■ **EXERCISE INSTRUCTIONS**: In the records below, the line containing "[888,268,902,282] [495,294,544,311] is" marks the start. Copy that line and everything after it exactly, through the last line.

::: DATA FOR THE TASK

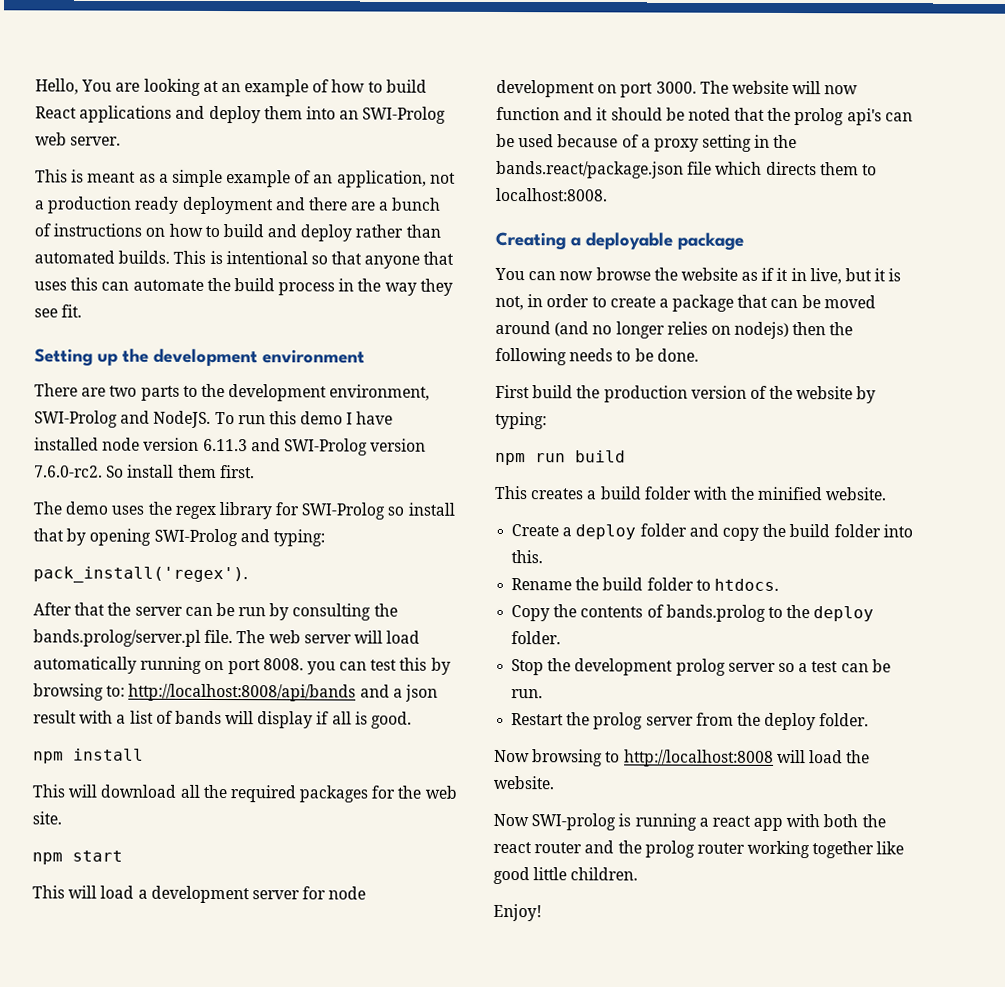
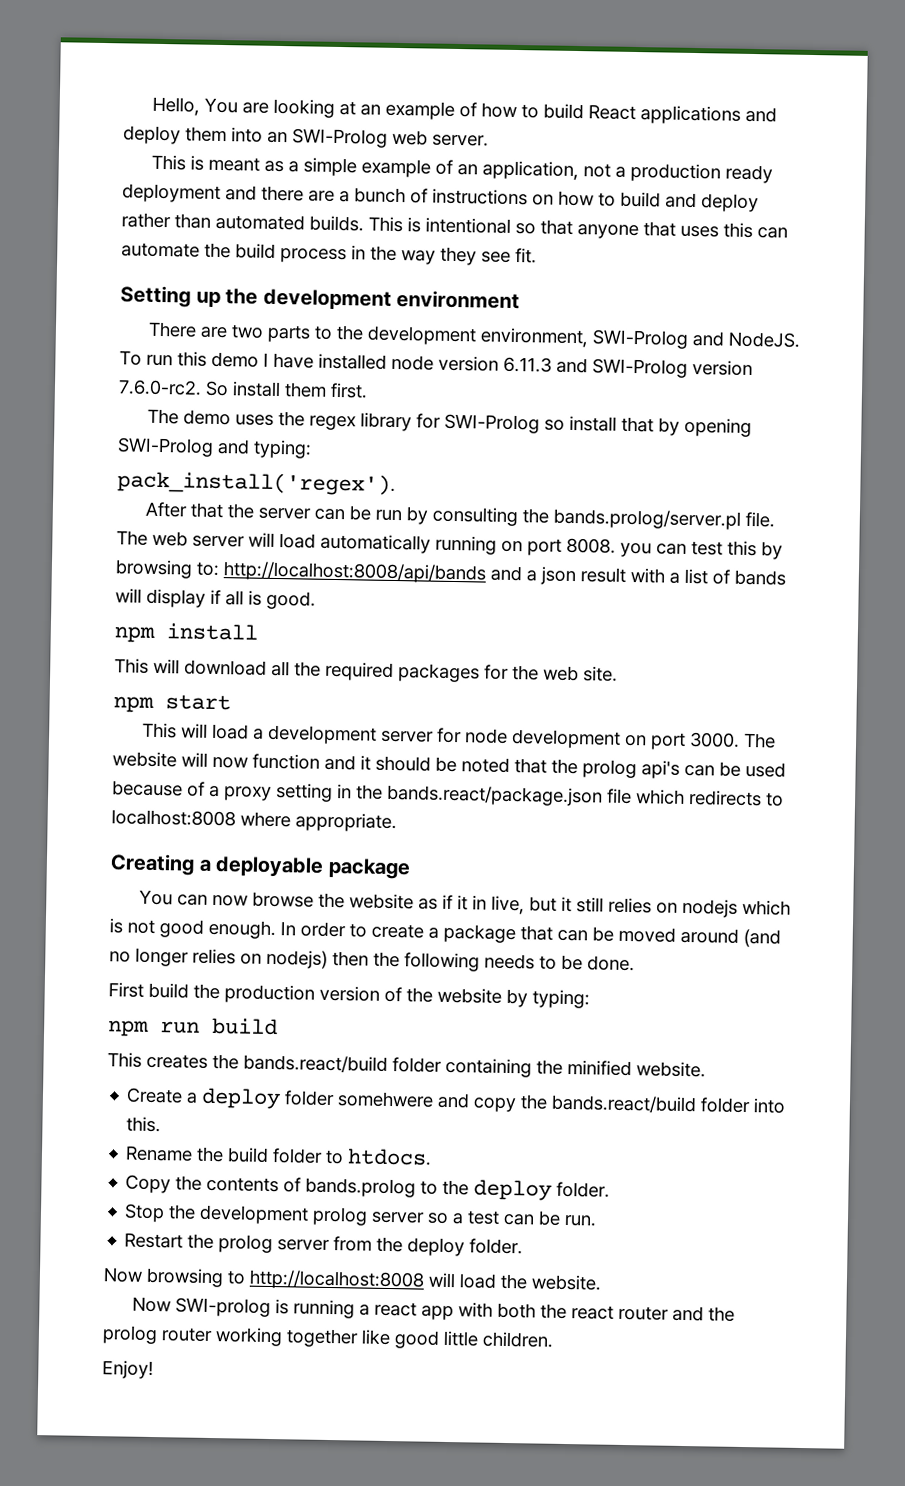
[765,161,877,176] [496,187,608,202] directs them to localhost:8008. -> [688,790,784,807] [111,809,397,833] redirects to localhost:8008 where appropriate.
[888,268,902,282] [495,294,544,311] is not, in -> [576,897,792,918] [109,918,296,940] still relies on nodejs which is not good enough. In
[586,486,728,500] a build folder with -> [212,1053,532,1078] the bands.react/build folder containing
(687, 530) none -> [337,1091,435,1108] somehwere
[789,524,831,538] build -> [551,1094,698,1114] bands.react/build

::::::

■ **REPLY**:
[888,268,902,282] [495,294,544,311] is not, in -> [576,897,792,918] [109,918,296,940] still relies on nodejs which is not good enough. In
[586,486,728,500] a build folder with -> [212,1053,532,1078] the bands.react/build folder containing
(687, 530) none -> [337,1091,435,1108] somehwere
[789,524,831,538] build -> [551,1094,698,1114] bands.react/build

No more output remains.